Activities:
1. From the announcement about Good Day God Damn, list every aesthetic and tonal reference that Acosta draws from for the installation.
2. Pick up the announcement about Good Day God Damn after its last sentence and write what comes next.

Selected excerpt:
Acosta draws from a range of references such as theater backdrops, municipal buildings, American cinematic thrillers, and cosmic near-futurism.
![]()
The Chocolate Factory Theater has announced the world premiere of Good Day God Damn, a new durational installation by interdisciplinary artist Stephanie Acosta.
Originally scheduled to premiere as an ensemble performance at The Chocolate Factory in March 2020, Good Day God Damn returns as a durational installation which considers multi-crisis chaos, the mundane nature of the apocalypse, and the simultaneous impossibility, myth, and violence of the American landscape - transmuting an unseen performance through the emotional landscape of 2020 in order to create a new work infused with the archive of its past experiments. For the installation Good Day God Damn,
Acosta draws from a range of aesthetic and tonal references such as theater backdrops, municipal buildings, American cinematic thrillers, cosmic near-futurism, and slow disaster. In the Chocolate Factory Theater's new unrenovated industrial space, Acosta builds a site-specific landscape comprised of paintings that hold spatial and written echoes of performance scores and absurdist micro-plays, a sound world of cosmic opera tones, and moving-image elements that warp scale and our place within it. This environment places a viewer within Acosta's performance-world, allowing one to receive direct transmission of the work's sensorial elements.

Saved data entries:
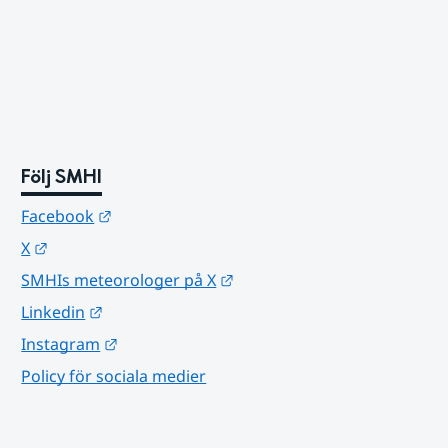
Följ SMHI
Länk till annan webbplats.
Facebook
Länk till annan webbplats.
X
Länk till annan webbplats.
SMHIs meteorologer på X
Länk till annan webbplats.
Linkedin
Länk till annan webbplats.
Instagram
Policy för sociala medier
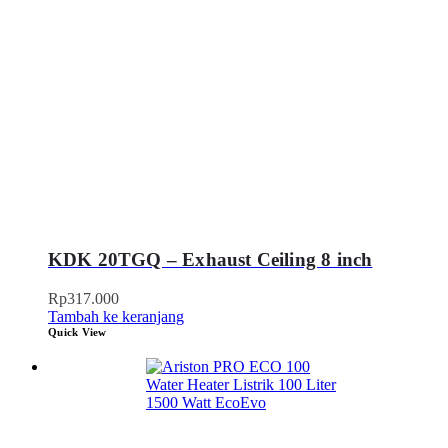
KDK 20TGQ – Exhaust Ceiling 8 inch
Rp
317.000
Tambah ke keranjang
Quick View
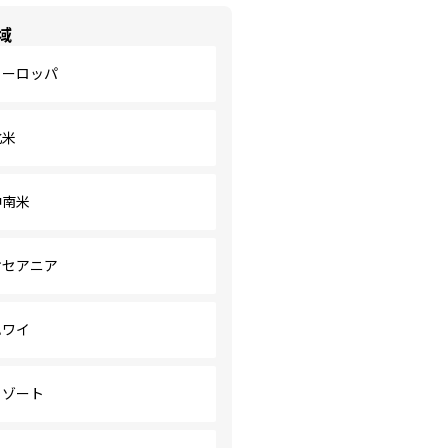
域
ヨーロッパ
北米
中南米
オセアニア
ハワイ
リゾート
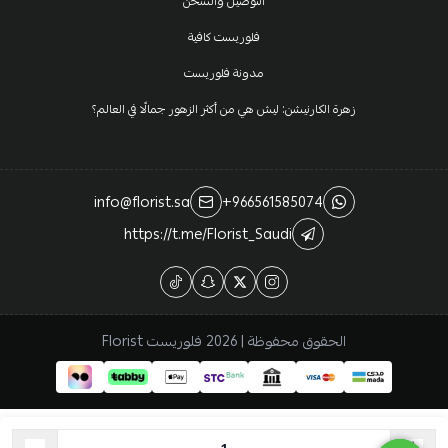
التوصيل والشحن
فلوريست كافية
مدونة فلوريست
زهرة الكارنيشن: ليش هي من أكثر الزهور جمالًا في العالم؟
info@florist.sa
+966561585074
https://t.me/Florist_Saudi
الحقوق محفوظة | 2026
فلوريست Florist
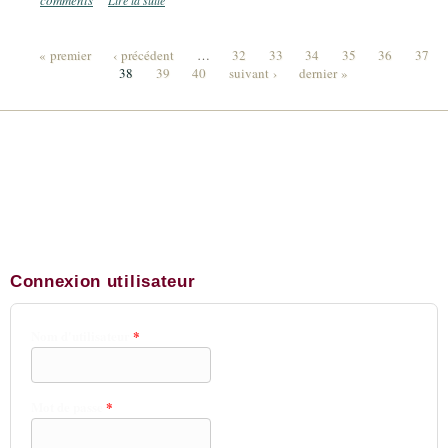
0
« premier
‹ précédent
…
32
33
34
35
36
37
38
39
40
suivant ›
dernier »
Pages
Connexion utilisateur
Nom d'utilisateur
*
Mot de passe
*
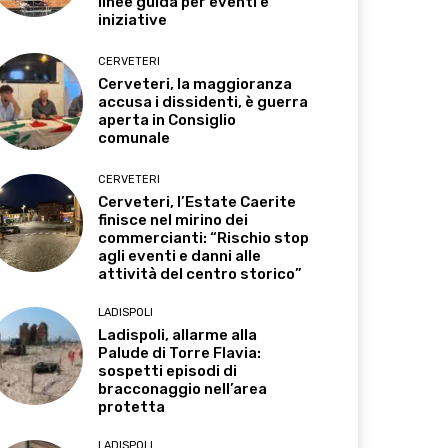
linee guida per eventi e
iniziative
CERVETERI
Cerveteri, la maggioranza
accusa i dissidenti, è guerra
aperta in Consiglio
comunale
CERVETERI
Cerveteri, l’Estate Caerite
finisce nel mirino dei
commercianti: “Rischio stop
agli eventi e danni alle
attività del centro storico”
LADISPOLI
Ladispoli, allarme alla
Palude di Torre Flavia:
sospetti episodi di
bracconaggio nell’area
protetta
LADISPOLI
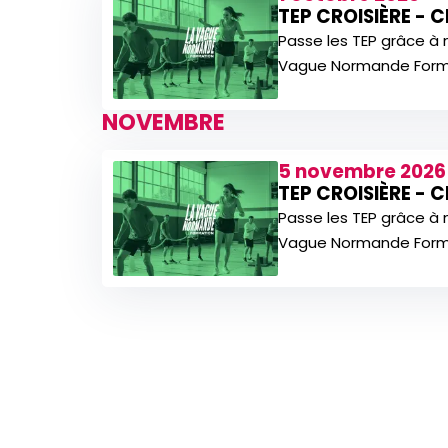
TEP CROISIÈRE - 
Passe les TEP grâce à 
Vague Normande Forma
NOVEMBRE
5 novembre 2026
TEP CROISIÈRE - 
Passe les TEP grâce à 
Vague Normande Forma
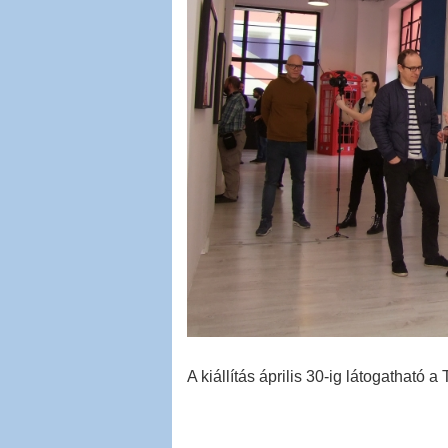
A kiállítás április 30-ig látogatható a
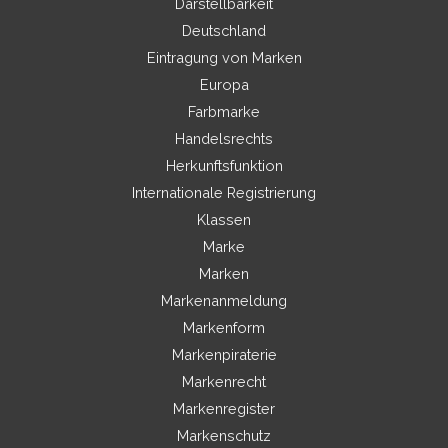
Darstellbarkeit
Deutschland
Eintragung von Marken
Europa
Farbmarke
Handelsrechts
Herkunftsfunktion
Internationale Registrierung
Klassen
Marke
Marken
Markenanmeldung
Markenform
Markenpiraterie
Markenrecht
Markenregister
Markenschutz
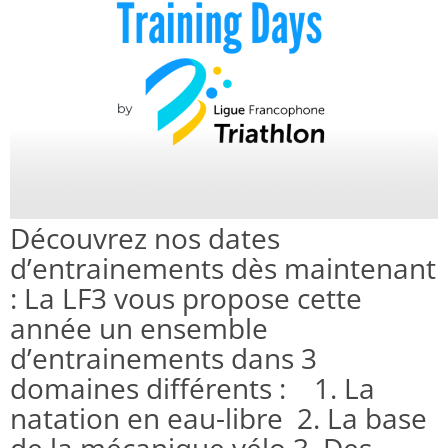
Découvrez nos dates
d’entrainements dès maintenant
: La LF3 vous propose cette
année un ensemble
d’entrainements dans 3
domaines différents : 1. La
natation en eau-libre 2. La base
de la mécanique vélo 3. Des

Expected results:
1.
- Theater backdrops
- Municipal buildings
- American cinematic thrillers
- Cosmic near-futurism
- Slow disaster

2.
By collapsing the temporal conventions of moving through an installation, attending an evening-length performance, and the durational nature of witnessing a landscape, Acosta attends to larger questions about the impossibility of comprehending the scale and scope of the apocalypse in all its permutations. Good Day God Damn is a connected series of works that manifest in multiple formats.
Aspects of Good Day God Damn and its research were cultivated in collaboration with a team of artists including its core performance ensemble Leslie Cuyjet, Miriam Gabriel, Angie Pittman, and Jessie Young, leading up to a planned premiere performance at The Chocolate Factory Theater in March 2020 which was cancelled due to the COVID-19 pandemic.